By Jack Limpert
I always liked Sports Illustrated but when working full-time as an editor I read five newspapers every morning and lots of magazines and for no good reason drifted away from SI. The other magazines relentlessly arrived and often piled up faster than I could read them (all those important-looking issues of the Atlantic, Business Week, and Wired that never got opened). Plus there was all that fast-breaking stuff to look at on the web and I got a lot of sports coverage in the papers and I didn’t need another weekly magazine and SI wasn’t all that cheap. ($39 a year vs. Esquire at $5 a year).
A few months back, now semi-retired and getting fewer newspapers and magazines for work, I again subscribed to Sports Illustrated. Reading the current issue, mostly about college basketball and March Madness, it hit me: Sports Illustrated has better writing and photography than any other magazine out there.
They do lively covers, they do a good job with the short stuff as well as the long pieces, their photography always has been great. They’re savvy about finding interesting happenings and changes in sports and then creating the story around people. At the Washingtonian, someone once said an issue seemed to have too many people stories. My answer was that you never have too many people stories. Why do you think People magazine gets $100 a year for 52 issues?
And the writing in Sports Illustrated? It’s as good as it gets in magazines.
Tim Layden on Victor Oladipo: “Indiana’s late-blooming forward could change the tides of March.”
Seth Davis on Ted Valentine: “The most notorious referee also works the biggest games. Why?”
L. Jon Wertheim on Benny Anders: “The author goes in search of the former Phi Slamma Jamma star.”
All great feature pieces about people but you also learn a lot about college sports and the trials of being too flamboyant but a very good referee and the sadness that can come for an athlete when the cheering stops.
When I was young, an old magazine editor told me that lots of the best feature writers started out as sportswriters. He said they became good magazine writers and book authors because they learned how to write about people and atmosphere and winning and losing.
It’s good to again read Sports Illustrated and be reminded how good a magazine can be.
I have to say, our sports editor, Tom Didato, is one of the best feature writers I’ve seen anywhere. He doesn’t write them very often for the front page but when he does — watch out! — they are great.
Enjoyed your post Jack. As a longtime sportsfan, I too see similarities in the sports world and my industry of campaigns. Growing up as a lad interested in sports has definitely informed my practice of politics.

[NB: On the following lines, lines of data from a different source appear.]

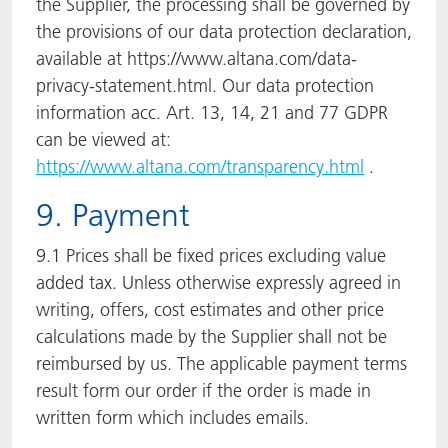
the Supplier, the processing shall be governed by
the provisions of our data protection declaration,
available at https://www.altana.com/data-
privacy-statement.html. Our data protection
information acc. Art. 13, 14, 21 and 77 GDPR
can be viewed at:
https://www.altana.com/transparency.html
.
9. Payment
9.1 Prices shall be fixed prices excluding value
added tax. Unless otherwise expressly agreed in
writing, offers, cost estimates and other price
calculations made by the Supplier shall not be
reimbursed by us. The applicable payment terms
result form our order if the order is made in
written form which includes emails.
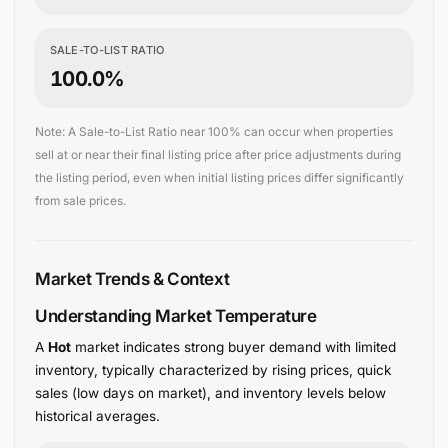
SALE-TO-LIST RATIO
100.0%
Note: A Sale-to-List Ratio near 100% can occur when properties
sell at or near their final listing price after price adjustments during
the listing period, even when initial listing prices differ significantly
from sale prices.
Market Trends & Context
Understanding Market Temperature
A
Hot
market indicates strong buyer demand with limited
inventory, typically characterized by rising prices, quick
sales (low days on market), and inventory levels below
historical averages.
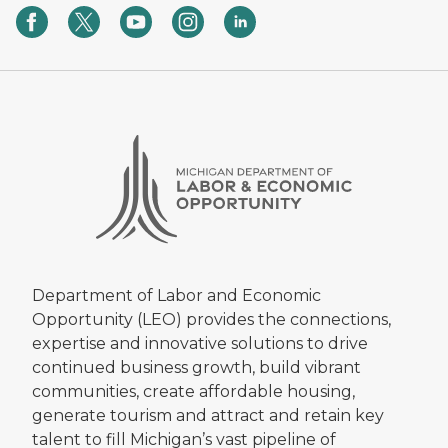
Department of Labor and Economic
Opportunity (LEO) provides the connections,
expertise and innovative solutions to drive
continued business growth, build vibrant
communities, create affordable housing,
generate tourism and attract and retain key
talent to fill Michigan’s vast pipeline of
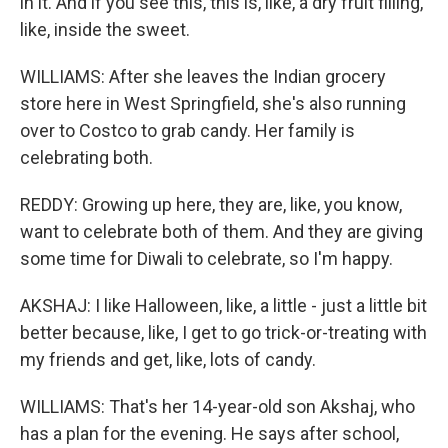
in it. And if you see this, this is, like, a dry fruit filling,
like, inside the sweet.
WILLIAMS: After she leaves the Indian grocery
store here in West Springfield, she's also running
over to Costco to grab candy. Her family is
celebrating both.
REDDY: Growing up here, they are, like, you know,
want to celebrate both of them. And they are giving
some time for Diwali to celebrate, so I'm happy.
AKSHAJ: I like Halloween, like, a little - just a little bit
better because, like, I get to go trick-or-treating with
my friends and get, like, lots of candy.
WILLIAMS: That's her 14-year-old son Akshaj, who
has a plan for the evening. He says after school,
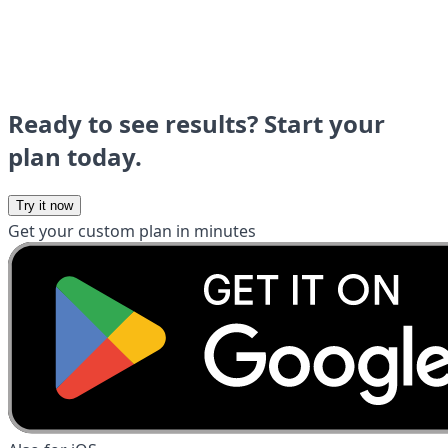
Ready to see results? Start your
plan today.
Try it now
Get your custom plan in minutes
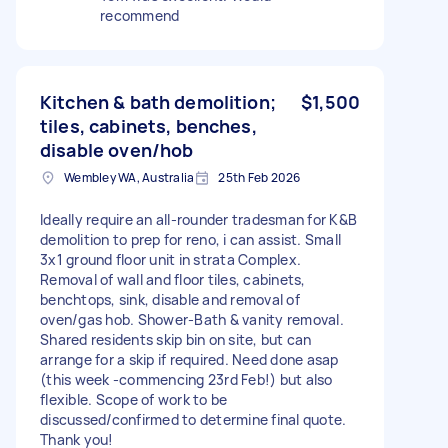
recommend
Kitchen & bath demolition;
$1,500
tiles, cabinets, benches,
disable oven/hob
Wembley WA, Australia
25th Feb 2026
Ideally require an all-rounder tradesman for K&B
demolition to prep for reno, i can assist. Small
3x1 ground floor unit in strata Complex.
Removal of wall and floor tiles, cabinets,
benchtops, sink, disable and removal of
oven/gas hob. Shower-Bath & vanity removal.
Shared residents skip bin on site, but can
arrange for a skip if required. Need done asap
(this week -commencing 23rd Feb!) but also
flexible. Scope of work to be
discussed/confirmed to determine final quote.
Thank you!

I heard someone say, “There’s book smart, street smart–and magazine smart.” I think this was referring to the low-fo voter, but I loved it. I am magazine smart–one time, my sister got Texas Monthly coming in for some reason–we knew no one in Texas. The writing was so good, though, I read it cover to cover…then it stopped coming as weirdly as it had materialized. I am legally blind now but can get along with a strong magnifier for short periods–and still read mags. I dunno, there is just something about them.